Milyarca yıldan günümüze kadar ve günümüzden öte süregiden evrimsel süreç çok hücreli canlılarda nesillerin devam etmesinin ana taşıyanı olarak dişileri seçmiştir. Bu seçim dişilerin her daim daha güçlü, son kertede daha belirleyici olmalarını da getirmiştir berberinde.
Dünyadaki ekosistemde canlıların sadece binde birini oluşturan insanların bundan muaf olması düşünülemez.
İnsanın milyonlarca yıllık evriminde kadınlar her daim güçlü, her daim son kertede karar verici olmuşlardır.
Sevgili dostum ressam Ahmet Yeşil’in atölyesinin duvarında senelerce önce bir sergi için hazırladığı ‘İlk Günah’ isimli bir enstalasyonu yer alır. “İnsan tarıma geçip toprağı ilk defa çitlerle çevirerek, burası benim, dediğinde ilk günahı işlemiştir.” demektedir bu çalışma.
Toprağı çeviren, kas gücüyle işleyen, başkalarından koruyan erkek olunca toplumdaki erkek ve kadın rolleri değişmiş; o güne kadar eşit ya da baskın olan kadınlar erkekler tarafından bir adım geriye itilmiştir.
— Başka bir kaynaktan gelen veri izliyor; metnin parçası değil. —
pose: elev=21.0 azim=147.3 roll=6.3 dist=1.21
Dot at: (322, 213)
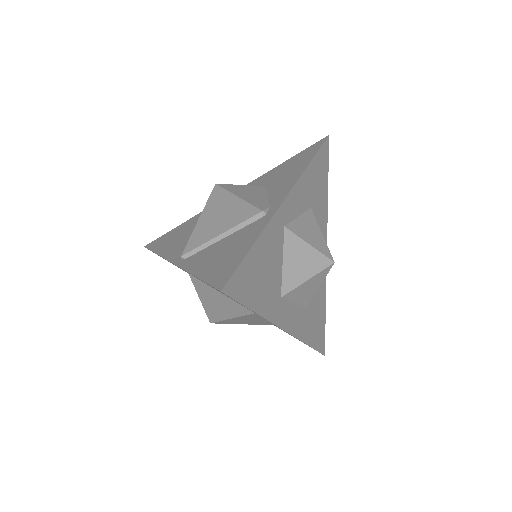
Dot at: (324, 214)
Sadece bununla da kalınmayıp, kadınlar nesneleştirilerek üretimden gelen güçleri erkekleri tehdit etmesinin önüne geçilmiş ve bunun yanı sıra bu gücün erkek egemenliğini beslemesi sağlanmıştır.
Avrupa’da Feodal dönmelerde bazı topraklarda evlenen kadınlar üzerinde ilk gece hakkı üretimde, çocuk doğurmak ana damarını oluşturur, kadının nesneleştirilmesinin topluma sembolik yansımasıdır.
Ülkemizde ve doğu toplumların bir kısmında son yıllarda sönmeye yüz tutsa da belki de binlerce yıl süren ‘başlık parası’ bu nesneleştirmeye somut bir örnektir.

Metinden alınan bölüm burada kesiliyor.